OK, so the climbing's great, but our expedition recipe is a cautionary tale for those contemplating the delights of Asian bureaucracy…
Step 1. Take three fresh Englishmen and a well-matured token Kiwi, sprinkle lightly with sponsorship cash and send to Islamabad.
Step 2. Upon arrival, add 15 portions of dehydrated sweet and sour pork that contravene Islamic Law and combine with an unnecessarily officious customs man to make a huge complicated mixture of curried nonsense and bureaucracy.
Step 3. Ferment this cocktail for 5 days, whilst fiercely heating one of the climbers until he is ready to explode. Enlist the help of the Post Master General of Pakistan and add several half-baked import regulations to thicken the plot. Finally, remove all logic and common sense, as they have no place in this dish.
Step 4. Cover the whole sorry mess in a blanket of rancid pollution and simmer at 40 degrees in the shade for an indeterminate period of time, until all four climbers are completely browned off, then serve on a bed of red tape.
It wasn't all bad news though - Adam Thomas reports (in a vaguely sensible fashion for once)…
In July and August of 2000 a team of four funded by the Mount Everest Foundation and the British Mountaineering Council visited the little explored Hindu Raj in North West Pakistan. Adam Thomas, Phil Amos and Simon Woods from the UK and Jock Jeffery from New Zealand departed on 3 July from Chitral to the road head at Zhupo. From there it was just a day's walk in to the Matkesh/Ochiri valley.

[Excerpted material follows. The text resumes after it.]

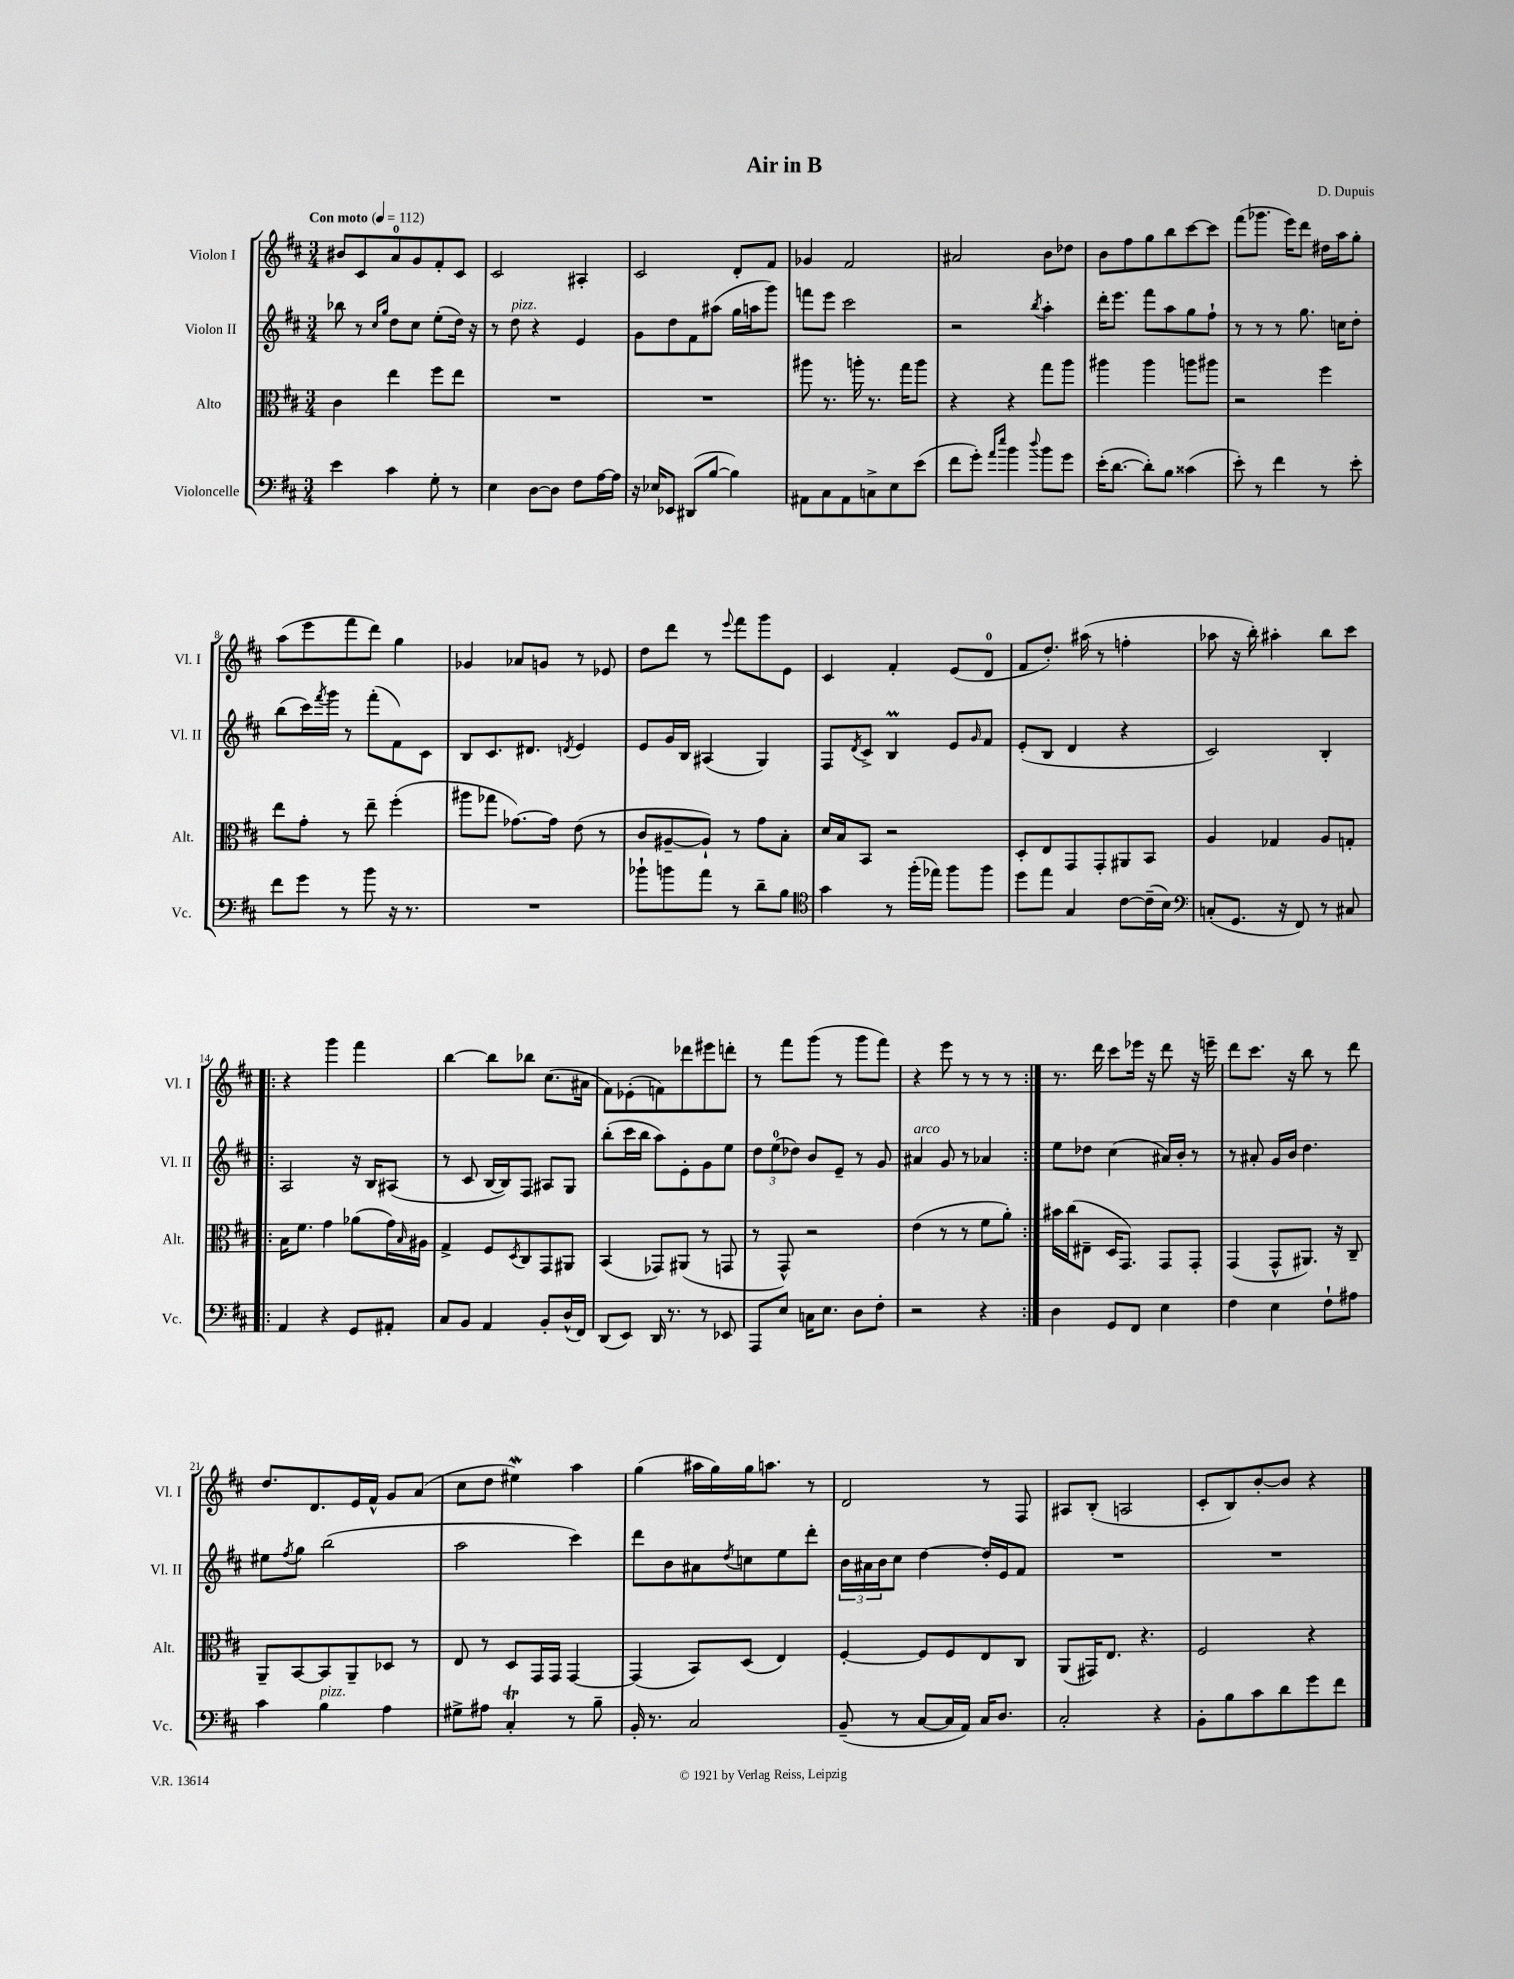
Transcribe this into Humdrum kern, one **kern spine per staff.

Base camp was set up at 3530m at the convergence of the two valleys and a short period of acclimatisation and reconnaissance followed. It soon transpired that the most feasible option was up the Ochiri glacier, the Matkesh being deemed unsuitable due to objective dangers on the final approaches to the mountains. All four climbers reached an advanced base at 4300m at the head of the Ochiri glacier on 10 July. From here the route seemed quite straightforward to a peak that was estimated to be about 6000m.
The following day a route was found up the upper glacier to Camp 1 at 4800m, but the weather began to deteriorate at this stage. The continuation of the route was up the same glacier and Camp 2 was sited at 5300m in a large bergshrund. The weather worsened and all four were forced to descend to base camp to sit out the poor weather.
Another attempt was stopped at Camp 2 due to the return of storms and the subsequent wait in base camp lasted over a week, during which time there was widespread flooding in the valleys.
On 27 July the team climbed to advanced base once more with the promise of good weather. They progressed smoothly up to Camp 2 in two days and were ready for a summit attempt. On 30 July they set out at 1am up the final steep headwall. Relatively straightforward snow and ice led to a small rock band with Woods and Jeffery electing to traverse left around it and Thomas and Amos climbing straight through. Amos dislodged a large boulder, which struck Thomas on the shoulder, luckily not inflicting too much damage. This brought them out onto the summit ridge. The ridge saw them progress quite easily to the summit, which they reached at 8am. Descent was by the same route and they reached base camp the following day.
This was almost certainly the first ascent of the mountain shown on the maps as 5995m (our GPS broadly confirmed this with a reading of 6010m). The team named it Uddin Zom after the goatherd with whom they shared base camp.
Woods and Jeffery then departed to join another expedition, while Thomas and Amos returned to the Ochiri glacier for further reconnaissance. They identified a good objective, but with the injury to Thomas' shoulder and the prospect of a tricky descent they decided to attempt an alternative route near to Uddin Zom. Unfortunately this was thwarted by poor weather and with the deadline for their return looming, they cut the trip short by two days.
It was felt there would be some scope for further exploration of the valley and also the surrounding area. All mountains are in the 5900 - 6000m region and so are perfect for small, self-funding groups. There is still plenty to explore and many unclimbed mountains left in the Hindu Raj.